Instructions for the task:
Locate each line with the string "right" in the listing below and copy it.

───

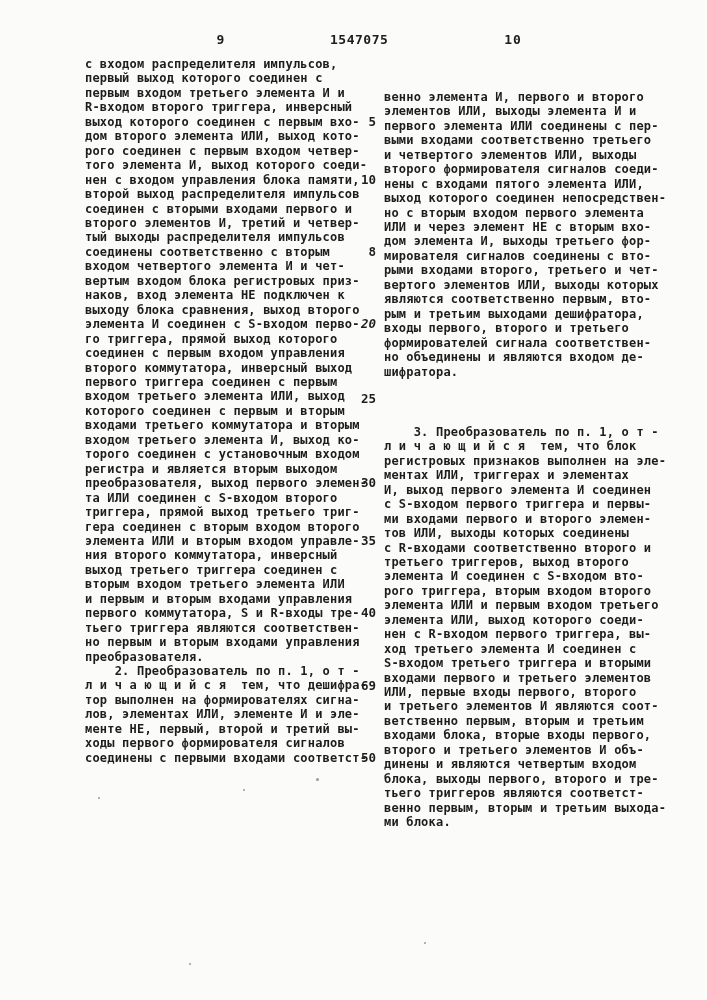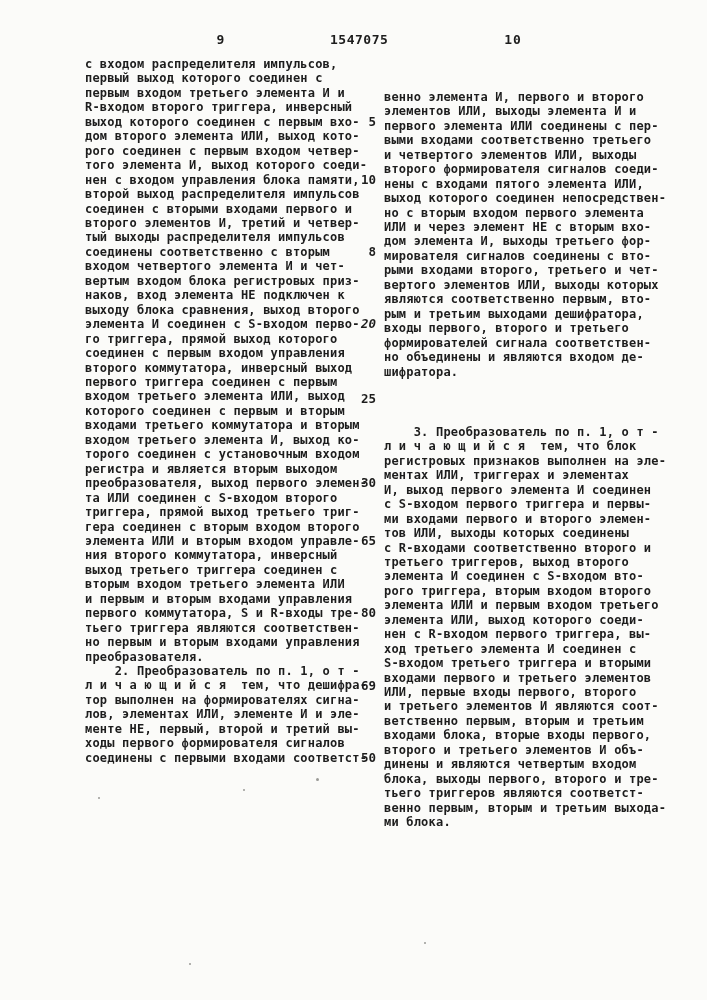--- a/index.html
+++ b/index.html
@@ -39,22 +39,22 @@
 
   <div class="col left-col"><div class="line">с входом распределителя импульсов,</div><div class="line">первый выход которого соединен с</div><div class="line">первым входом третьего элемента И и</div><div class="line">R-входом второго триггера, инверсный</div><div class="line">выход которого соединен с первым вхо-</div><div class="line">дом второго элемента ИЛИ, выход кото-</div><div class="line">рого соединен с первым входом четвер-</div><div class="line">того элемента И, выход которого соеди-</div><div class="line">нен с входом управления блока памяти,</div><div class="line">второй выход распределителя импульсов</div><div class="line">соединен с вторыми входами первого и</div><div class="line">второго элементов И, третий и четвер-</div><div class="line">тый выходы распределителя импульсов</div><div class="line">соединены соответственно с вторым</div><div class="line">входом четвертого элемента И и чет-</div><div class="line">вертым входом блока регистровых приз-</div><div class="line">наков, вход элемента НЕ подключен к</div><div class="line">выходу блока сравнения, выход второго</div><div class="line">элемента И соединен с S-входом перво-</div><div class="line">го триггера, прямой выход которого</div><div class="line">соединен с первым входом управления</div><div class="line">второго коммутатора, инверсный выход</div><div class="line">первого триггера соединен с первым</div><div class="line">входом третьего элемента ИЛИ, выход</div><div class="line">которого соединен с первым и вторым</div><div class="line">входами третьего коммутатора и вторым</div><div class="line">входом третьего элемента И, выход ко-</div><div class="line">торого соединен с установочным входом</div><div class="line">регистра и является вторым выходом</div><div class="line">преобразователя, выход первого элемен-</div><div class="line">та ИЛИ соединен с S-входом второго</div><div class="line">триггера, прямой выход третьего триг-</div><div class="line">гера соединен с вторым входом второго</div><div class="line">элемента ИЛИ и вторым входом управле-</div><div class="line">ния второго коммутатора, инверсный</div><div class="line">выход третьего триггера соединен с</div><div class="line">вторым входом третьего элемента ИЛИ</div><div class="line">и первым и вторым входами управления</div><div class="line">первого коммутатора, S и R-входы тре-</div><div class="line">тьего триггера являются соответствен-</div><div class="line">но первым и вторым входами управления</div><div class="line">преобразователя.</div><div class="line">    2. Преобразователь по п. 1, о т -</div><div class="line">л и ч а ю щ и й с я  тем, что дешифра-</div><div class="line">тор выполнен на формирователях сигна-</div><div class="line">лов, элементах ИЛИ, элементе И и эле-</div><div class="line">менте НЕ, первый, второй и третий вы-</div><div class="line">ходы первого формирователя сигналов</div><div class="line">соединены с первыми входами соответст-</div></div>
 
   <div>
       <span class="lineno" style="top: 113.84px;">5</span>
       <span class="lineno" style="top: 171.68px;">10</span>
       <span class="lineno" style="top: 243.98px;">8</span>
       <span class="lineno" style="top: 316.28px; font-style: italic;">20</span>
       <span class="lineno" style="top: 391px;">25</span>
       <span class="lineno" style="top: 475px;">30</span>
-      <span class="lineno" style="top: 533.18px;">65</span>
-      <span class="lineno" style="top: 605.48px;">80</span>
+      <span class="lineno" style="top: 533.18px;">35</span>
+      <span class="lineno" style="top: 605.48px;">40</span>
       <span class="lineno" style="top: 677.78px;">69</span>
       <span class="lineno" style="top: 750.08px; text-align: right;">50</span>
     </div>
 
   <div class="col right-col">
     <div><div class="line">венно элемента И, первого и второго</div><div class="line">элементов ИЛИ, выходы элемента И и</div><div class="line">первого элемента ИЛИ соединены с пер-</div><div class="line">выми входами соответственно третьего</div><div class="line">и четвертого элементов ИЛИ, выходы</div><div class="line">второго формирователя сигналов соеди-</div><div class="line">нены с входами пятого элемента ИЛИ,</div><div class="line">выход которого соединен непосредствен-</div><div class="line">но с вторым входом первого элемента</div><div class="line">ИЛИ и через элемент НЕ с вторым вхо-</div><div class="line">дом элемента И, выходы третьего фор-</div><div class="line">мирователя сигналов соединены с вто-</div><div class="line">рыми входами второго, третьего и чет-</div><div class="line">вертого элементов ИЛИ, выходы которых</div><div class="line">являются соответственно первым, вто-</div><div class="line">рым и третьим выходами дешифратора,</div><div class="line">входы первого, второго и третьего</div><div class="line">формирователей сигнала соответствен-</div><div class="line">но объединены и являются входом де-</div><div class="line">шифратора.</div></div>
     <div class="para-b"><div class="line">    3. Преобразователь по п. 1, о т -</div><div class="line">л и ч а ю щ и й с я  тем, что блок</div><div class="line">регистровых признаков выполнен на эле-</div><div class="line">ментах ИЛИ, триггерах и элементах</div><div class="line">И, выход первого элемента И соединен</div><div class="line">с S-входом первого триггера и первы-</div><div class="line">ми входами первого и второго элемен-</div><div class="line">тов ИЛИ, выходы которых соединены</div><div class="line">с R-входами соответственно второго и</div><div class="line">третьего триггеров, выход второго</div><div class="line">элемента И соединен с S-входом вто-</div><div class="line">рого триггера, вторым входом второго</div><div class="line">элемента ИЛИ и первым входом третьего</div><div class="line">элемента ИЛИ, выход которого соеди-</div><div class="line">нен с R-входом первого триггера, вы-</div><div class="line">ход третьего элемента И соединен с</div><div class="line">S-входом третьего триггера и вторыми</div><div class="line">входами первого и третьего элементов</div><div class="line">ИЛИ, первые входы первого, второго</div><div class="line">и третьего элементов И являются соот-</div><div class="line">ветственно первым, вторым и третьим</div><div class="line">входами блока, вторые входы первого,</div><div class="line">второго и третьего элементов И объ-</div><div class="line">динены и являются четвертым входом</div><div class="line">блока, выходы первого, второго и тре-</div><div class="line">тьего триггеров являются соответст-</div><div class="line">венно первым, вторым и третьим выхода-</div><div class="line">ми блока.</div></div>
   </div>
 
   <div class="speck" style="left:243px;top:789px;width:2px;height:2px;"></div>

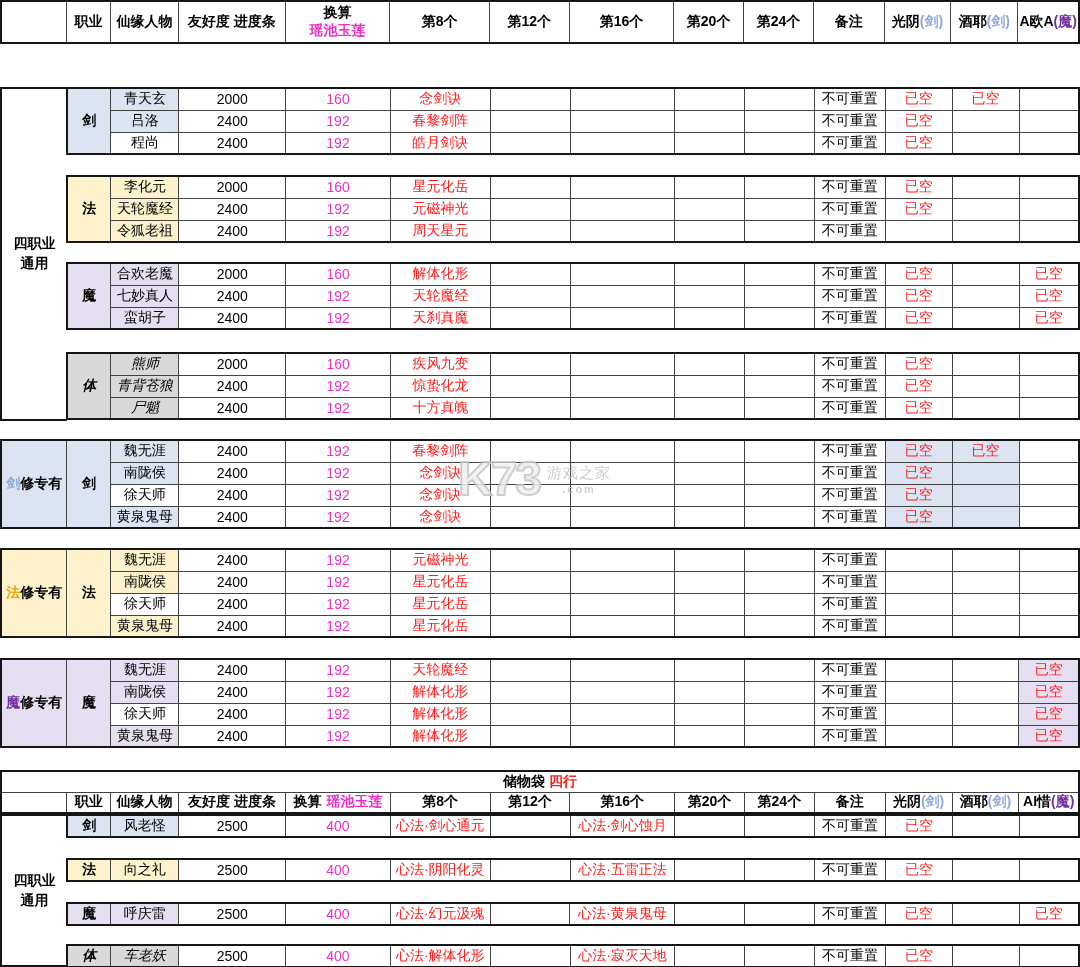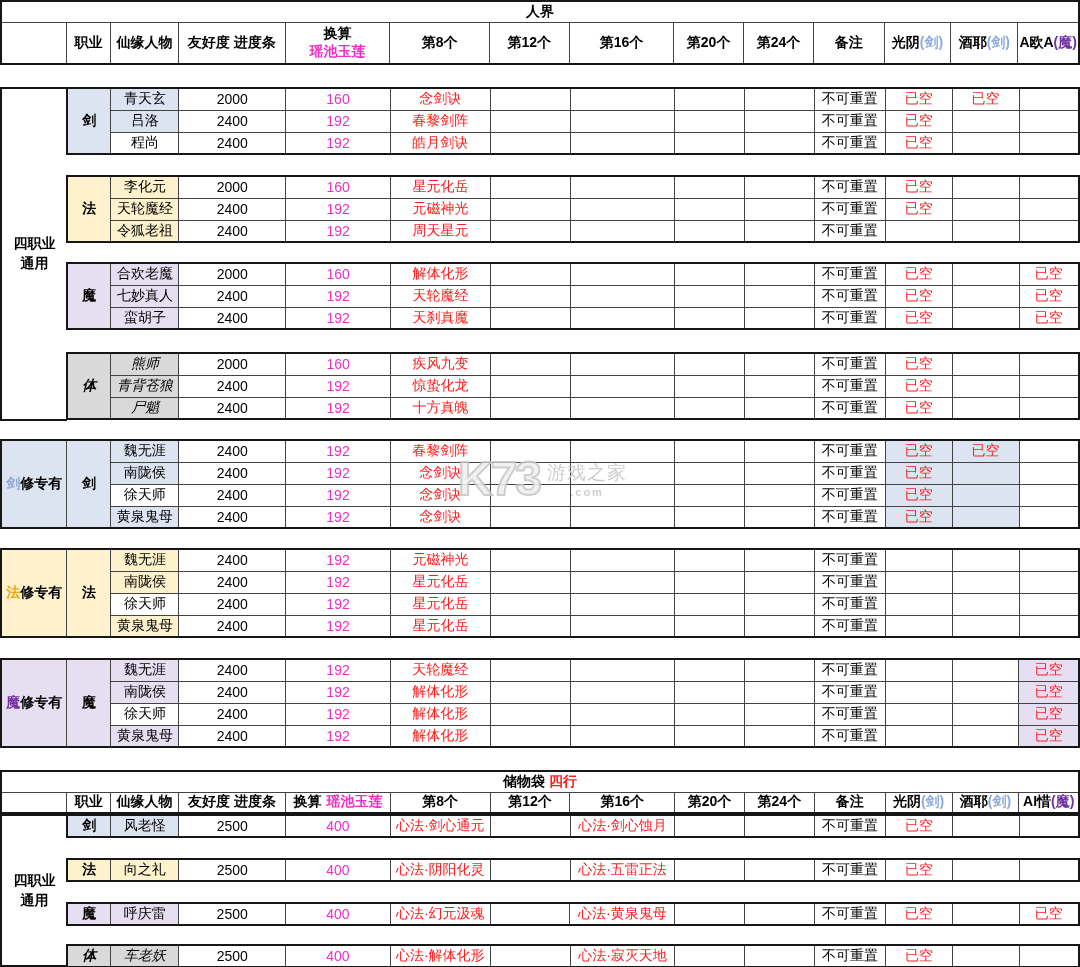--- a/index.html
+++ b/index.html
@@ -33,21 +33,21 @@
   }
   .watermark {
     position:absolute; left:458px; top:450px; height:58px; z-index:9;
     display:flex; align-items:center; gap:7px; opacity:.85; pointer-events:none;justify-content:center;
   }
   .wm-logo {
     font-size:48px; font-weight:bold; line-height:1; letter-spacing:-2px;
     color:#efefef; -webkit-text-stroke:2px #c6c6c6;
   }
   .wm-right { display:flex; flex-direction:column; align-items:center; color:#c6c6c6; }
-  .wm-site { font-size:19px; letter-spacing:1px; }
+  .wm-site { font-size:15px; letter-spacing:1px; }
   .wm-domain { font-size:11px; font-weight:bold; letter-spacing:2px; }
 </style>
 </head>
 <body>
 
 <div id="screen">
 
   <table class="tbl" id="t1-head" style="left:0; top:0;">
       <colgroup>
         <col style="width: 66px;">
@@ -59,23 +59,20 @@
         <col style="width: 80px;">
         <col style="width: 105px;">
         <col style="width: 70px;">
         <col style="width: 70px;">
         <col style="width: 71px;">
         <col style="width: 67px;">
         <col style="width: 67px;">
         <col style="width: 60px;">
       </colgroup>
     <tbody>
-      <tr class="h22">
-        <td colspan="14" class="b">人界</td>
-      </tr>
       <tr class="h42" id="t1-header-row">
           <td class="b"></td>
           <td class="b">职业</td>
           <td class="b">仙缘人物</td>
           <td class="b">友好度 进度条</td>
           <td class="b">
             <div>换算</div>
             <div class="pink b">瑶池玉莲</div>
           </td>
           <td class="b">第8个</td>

───

Answer space:
       <span class="lineno" style="top: 750.08px; text-align: right;">50</span>
   <div class="col right-col">
   .wm-right { display:flex; flex-direction:column; align-items:center; color:#c6c6c6; }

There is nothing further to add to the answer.